Au programme: l’amélioration de l’efficacité énergétique de ses bâtiments. Elle a aussi réduit sa consommation d’eau de 50 % grâce à un équipement qui lui permet également de recirculer les produits chimiques utilisés avant de les envoyer à la récupération de matières dangereuses.

Depuis 2019, elle a revalorisé près de 50 % des boîtes provenant de ses fournisseurs. Son encre noire est fabriquée à partir d’encres récupérées. Les retailles de tissus servent à fabriquer des coussins.

«On le fait à la hauteur de nos moyens. Ce n’est pas parfait, mais c’est une foule de petits gestes qui, en s’accumulant, finissent par avoir un impact important.»

— Sébastien Jacques

Le fabricant de vêtements destinés aux marchés promotionnel et récréotouristique partout au Canada n’entend pas s’arrêter là. D’ci 2026, l’entreprise prévoit notamment remplacer les fibres conventionnelles (coton, polyester) par leurs équivalents durables (fibres recyclées, biologiques) dans la fabrication de son autre marque de vêtements, Initial.

«La transition est amorcée. C’est de plus en plus facile de trouver des fibres biologiques ou recyclées», constate-t-il.

Travailler dans le respect

Attraction ne se limite pas à produire des vêtements dans le respect de l’environnement, mais aussi du travail alors que ses employés sont syndiqués.

«Ça fait simplement partie de nos valeurs», souligne M. Jacques. La croissance de l’entreprise se fait également dans la diversité et l’inclusion.

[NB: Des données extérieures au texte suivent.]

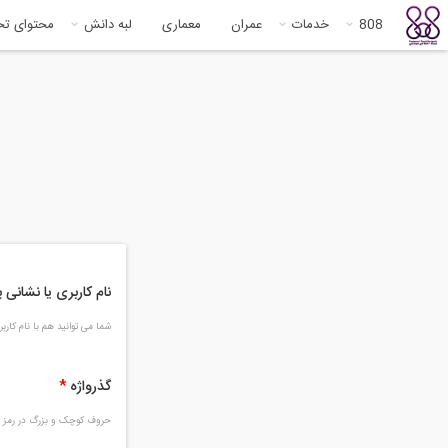
808
خدمات
عمران
معماری
لبه دانش
محتوای ت
نام کاربری یا نشانی
شما می توانید هم با نام کار
گذرواژه
*
حروف کوچک و بزرگ در رمز و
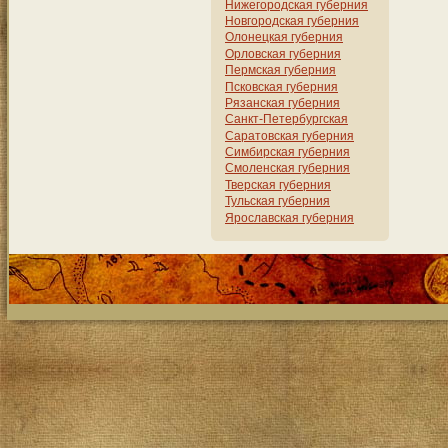
Нижегородская губерния
Новгородская губерния
Олонецкая губерния
Орловская губерния
Пермская губерния
Псковская губерния
Рязанская губерния
Санкт-Петербургская
Саратовская губерния
Симбирская губерния
Смоленская губерния
Тверская губерния
Тульская губерния
Ярославская губерния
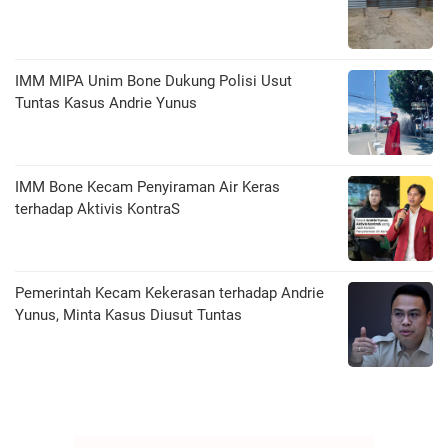
IMM MIPA Unim Bone Dukung Polisi Usut
Tuntas Kasus Andrie Yunus
IMM Bone Kecam Penyiraman Air Keras
terhadap Aktivis KontraS
Pemerintah Kecam Kekerasan terhadap Andrie
Yunus, Minta Kasus Diusut Tuntas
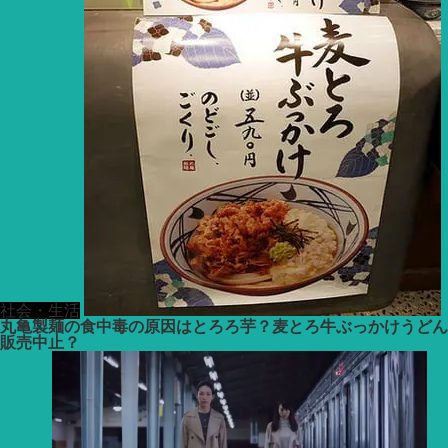
社会・生活
丸亀製麺の食中毒の原因はとろろ芋？麦とろ牛ぶっかけうどん
販売中止？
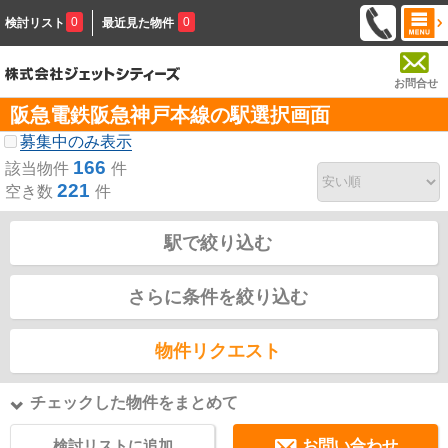
0
0
検討リスト
最近見た物件
お問合せ
阪急電鉄阪急神戸本線の駅選択画面
募集中のみ表示
166
該当物件
件
221
空き数
件
駅で絞り込む
さらに条件を絞り込む
物件リクエスト
チェックした物件をまとめて
検討リストに追加
お問い合わせ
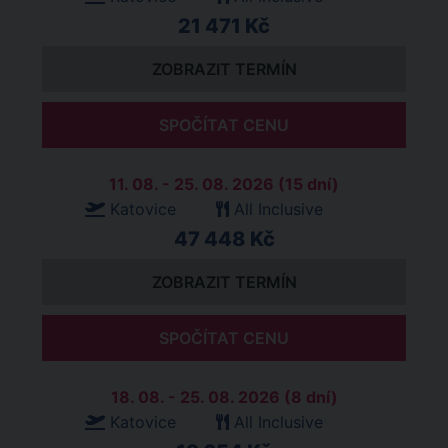
21 471 Kč
ZOBRAZIT TERMÍN
SPOČÍTAT CENU
11. 08. - 25. 08. 2026 (15 dní)
Katovice
All Inclusive
47 448 Kč
ZOBRAZIT TERMÍN
SPOČÍTAT CENU
18. 08. - 25. 08. 2026 (8 dní)
Katovice
All Inclusive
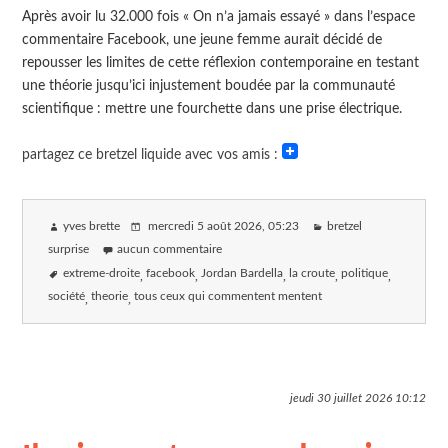
Après avoir lu 32.000 fois « On n’a jamais essayé » dans l’espace
commentaire Facebook, une jeune femme aurait décidé de
repousser les limites de cette réflexion contemporaine en testant
une théorie jusqu’ici injustement boudée par la communauté
scientifique : mettre une fourchette dans une prise électrique.
partagez ce bretzel liquide avec vos amis :
yves brette
mercredi 5 août 2026
, 05:23
bretzel
surprise
aucun commentaire
extreme-droite
facebook
Jordan Bardella
la croute
politique
société
theorie
tous ceux qui commentent mentent
jeudi 30 juillet 2026
10:12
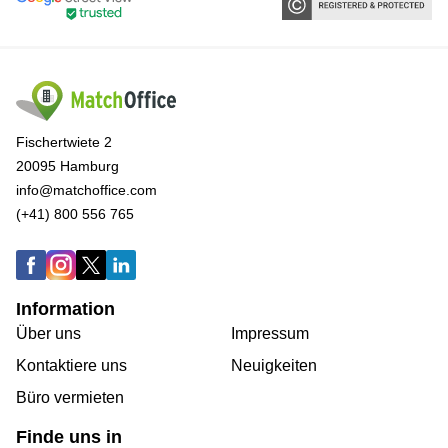
Fischertwiete 2
20095 Hamburg
info@matchoffice.com
(+41) 800 556 765
Information
Über uns
Impressum
Kontaktiere uns
Neuigkeiten
Büro vermieten
Finde uns in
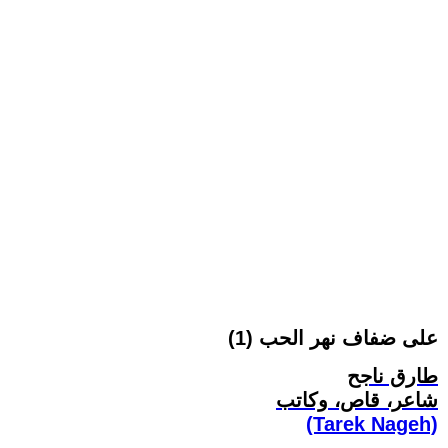
على ضفاف نهر الحب (1)
طارق ناجح
شاعر، قاص، وكاتب
(Tarek Nageh)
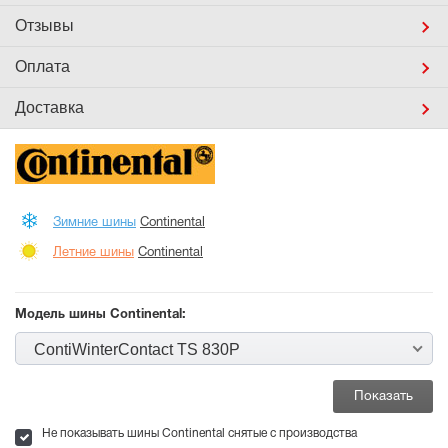
Отзывы
Оплата
Доставка
Зимние шины
Continental
Летние шины
Continental
Модель шины Continental:
ContiWinterContact TS 830P
Не показывать шины Continental снятые с производства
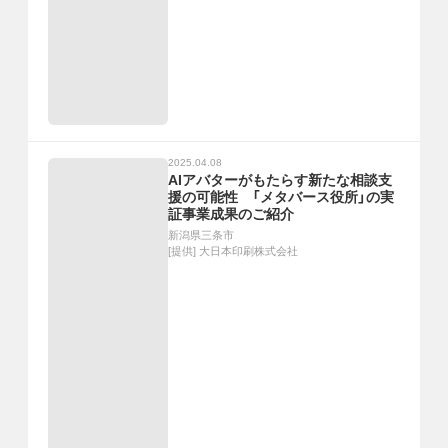
2025.04.08
AIアバターがもたらす新たな相談支
援の可能性 「メタバース役所」の実
証事業成果のご紹介
新潟県三条市
[提供]
大日本印刷株式会社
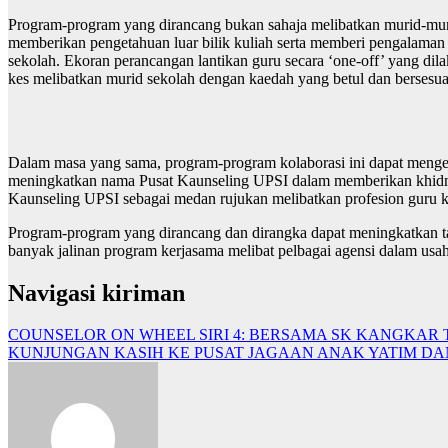
Program-program yang dirancang bukan sahaja melibatkan murid-murid
memberikan pengetahuan luar bilik kuliah serta memberi pengalaman
sekolah. Ekoran perancangan lantikan guru secara ‘one-off’ yang dil
kes melibatkan murid sekolah dengan kaedah yang betul dan bersesu
Dalam masa yang sama, program-program kolaborasi ini dapat menge
meningkatkan nama Pusat Kaunseling UPSI dalam memberikan khidmat 
Kaunseling UPSI sebagai medan rujukan melibatkan profesion guru ka
Program-program yang dirancang dan dirangka dapat meningkatkan tah
banyak jalinan program kerjasama melibat pelbagai agensi dalam usa
Navigasi kiriman
COUNSELOR ON WHEEL SIRI 4: BERSAMA SK KANGKAR
KUNJUNGAN KASIH KE PUSAT JAGAAN ANAK YATIM D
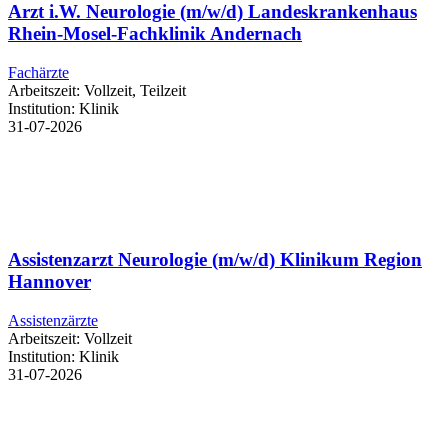
Arzt i.W. Neurologie (m/w/d) Landeskrankenhaus
Rhein-Mosel-Fachklinik Andernach
Fachärzte
Arbeitszeit:
Vollzeit, Teilzeit
Institution:
Klinik
31-07-2026
Assistenzarzt Neurologie (m/w/d) Klinikum Region
Hannover
Assistenzärzte
Arbeitszeit:
Vollzeit
Institution:
Klinik
31-07-2026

Le nouvel atelier de Montréal, inauguré il y a un peu plus d’un an, compte plus de 50 employés issus d’une quinzaine de nationalités. L’entreprise accueille aussi des travailleurs étrangers dans ses ateliers de Lac-Drolet.

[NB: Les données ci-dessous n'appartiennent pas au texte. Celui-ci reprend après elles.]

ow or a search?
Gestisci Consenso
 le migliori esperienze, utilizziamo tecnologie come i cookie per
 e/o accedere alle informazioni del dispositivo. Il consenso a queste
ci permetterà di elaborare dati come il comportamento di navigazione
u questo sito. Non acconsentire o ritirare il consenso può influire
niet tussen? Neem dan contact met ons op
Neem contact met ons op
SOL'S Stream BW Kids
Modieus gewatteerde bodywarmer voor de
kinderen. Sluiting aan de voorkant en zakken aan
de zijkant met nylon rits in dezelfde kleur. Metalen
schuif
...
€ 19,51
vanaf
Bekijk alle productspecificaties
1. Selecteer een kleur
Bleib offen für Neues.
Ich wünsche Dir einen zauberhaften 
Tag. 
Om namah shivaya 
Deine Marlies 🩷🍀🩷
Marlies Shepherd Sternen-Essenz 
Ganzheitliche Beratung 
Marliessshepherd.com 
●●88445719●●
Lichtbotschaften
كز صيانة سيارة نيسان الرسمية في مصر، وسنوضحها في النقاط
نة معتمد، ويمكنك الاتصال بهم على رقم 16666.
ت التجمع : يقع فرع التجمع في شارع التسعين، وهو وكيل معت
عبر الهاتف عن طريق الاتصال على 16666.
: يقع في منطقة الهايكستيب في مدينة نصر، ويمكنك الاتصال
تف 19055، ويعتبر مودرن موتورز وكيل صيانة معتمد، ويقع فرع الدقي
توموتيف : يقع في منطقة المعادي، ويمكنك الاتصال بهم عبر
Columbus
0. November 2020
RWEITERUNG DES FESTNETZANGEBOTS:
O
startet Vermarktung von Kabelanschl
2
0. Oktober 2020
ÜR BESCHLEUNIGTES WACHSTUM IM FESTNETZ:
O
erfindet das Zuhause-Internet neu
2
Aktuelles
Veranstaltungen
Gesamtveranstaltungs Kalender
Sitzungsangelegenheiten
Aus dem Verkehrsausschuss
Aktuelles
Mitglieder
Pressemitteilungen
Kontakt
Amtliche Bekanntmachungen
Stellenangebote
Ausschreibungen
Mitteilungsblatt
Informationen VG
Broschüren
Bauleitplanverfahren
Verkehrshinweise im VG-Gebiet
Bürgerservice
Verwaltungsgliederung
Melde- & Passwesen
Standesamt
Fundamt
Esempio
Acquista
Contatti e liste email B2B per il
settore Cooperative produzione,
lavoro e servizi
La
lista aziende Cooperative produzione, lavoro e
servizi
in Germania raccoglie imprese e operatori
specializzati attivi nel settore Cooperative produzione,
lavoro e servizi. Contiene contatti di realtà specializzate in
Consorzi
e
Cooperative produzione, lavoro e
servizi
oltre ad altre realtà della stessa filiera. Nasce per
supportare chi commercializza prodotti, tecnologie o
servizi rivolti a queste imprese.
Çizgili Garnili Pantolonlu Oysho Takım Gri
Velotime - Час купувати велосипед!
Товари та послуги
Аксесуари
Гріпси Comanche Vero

«Ça amène une nouvelle dynamique, une nouvelle culture, non seulement dans l’entreprise, mais aussi dans notre petite communauté», se réjouit Sébastien Jacques. Le couple a même acheté des résidences, à titre personnel, pour pouvoir loger ces employés.

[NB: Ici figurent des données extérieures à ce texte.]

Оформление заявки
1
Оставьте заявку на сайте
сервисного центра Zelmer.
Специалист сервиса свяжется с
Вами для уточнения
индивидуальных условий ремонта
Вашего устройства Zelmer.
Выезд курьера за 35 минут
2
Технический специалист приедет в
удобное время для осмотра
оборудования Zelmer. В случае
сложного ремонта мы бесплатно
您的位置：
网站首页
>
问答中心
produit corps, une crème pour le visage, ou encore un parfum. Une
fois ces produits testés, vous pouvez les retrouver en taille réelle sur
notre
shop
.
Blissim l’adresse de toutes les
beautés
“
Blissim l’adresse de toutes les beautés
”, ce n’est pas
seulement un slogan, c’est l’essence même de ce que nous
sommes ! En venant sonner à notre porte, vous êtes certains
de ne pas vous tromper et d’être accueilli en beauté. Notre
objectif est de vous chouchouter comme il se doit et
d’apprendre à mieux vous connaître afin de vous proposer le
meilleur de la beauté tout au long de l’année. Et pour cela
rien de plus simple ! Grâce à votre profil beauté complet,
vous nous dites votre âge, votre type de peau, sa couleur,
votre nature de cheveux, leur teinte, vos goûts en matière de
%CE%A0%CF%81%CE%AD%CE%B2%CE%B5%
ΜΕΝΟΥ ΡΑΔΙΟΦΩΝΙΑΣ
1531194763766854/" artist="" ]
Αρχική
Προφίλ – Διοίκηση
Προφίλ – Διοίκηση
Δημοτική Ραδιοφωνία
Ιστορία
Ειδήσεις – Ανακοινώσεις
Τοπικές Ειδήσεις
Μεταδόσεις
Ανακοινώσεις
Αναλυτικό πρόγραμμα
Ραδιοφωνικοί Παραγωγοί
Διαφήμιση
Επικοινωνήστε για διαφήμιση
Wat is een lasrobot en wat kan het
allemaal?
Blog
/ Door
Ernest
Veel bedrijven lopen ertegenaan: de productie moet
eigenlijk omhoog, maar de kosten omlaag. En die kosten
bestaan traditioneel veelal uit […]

De plus, pour assurer une meilleure gouvernance, elle mise depuis peu sur l’appui d’un comité consultatif composé de gens d’affaires. «On y voyait plein d’avantages. Ça vient compléter nos forces et nos compétences et, en plus, ça nous permet à Julia et moi d’avoir une vie à l’extérieur de l’entreprise. De ne pas juste parler de boulot en prenant un verre de vin le vendredi soir», conclut-il.

3 questions à Sébastien Jacques

1.Quel est le meilleur conseil que vous avez reçu ou que vous aimeriez avoir reçu ?

«Il y a plusieurs années, j’ai reçu le conseil de prendre de nombreuses décisions en étant bien entouré et d’accepter que certaines erreurs soient commises. L’important étant de prendre un plus grand nombre de bonnes décisions et de corriger rapidement les moins bonnes, car l’inaction peut être fatale.»

2. Avec le recul, qu’auriez-vous fait différemment ?

«Au début de la pandémie, nous avons investi énormément de temps et d’efforts à développer de nouveaux marchés et produits qui n’ont pas obtenu le succès espéré. Avec le recul, tous ces efforts auraient été mieux investis dans nos marchés traditionnels afin d’augmenter davantage la distance qui nous sépare de nos concurrents.»

3. Qu’est-ce qui vous motive, comme entrepreneur, comme dirigeant ?

«C’est l’opportunité quotidienne que nous avons de transformer l’environnement qui nous entoure et de créer un futur fidèle à notre vision. Certaines personnes choisissent d’être des artistes et d’autres, des entrepreneurs.»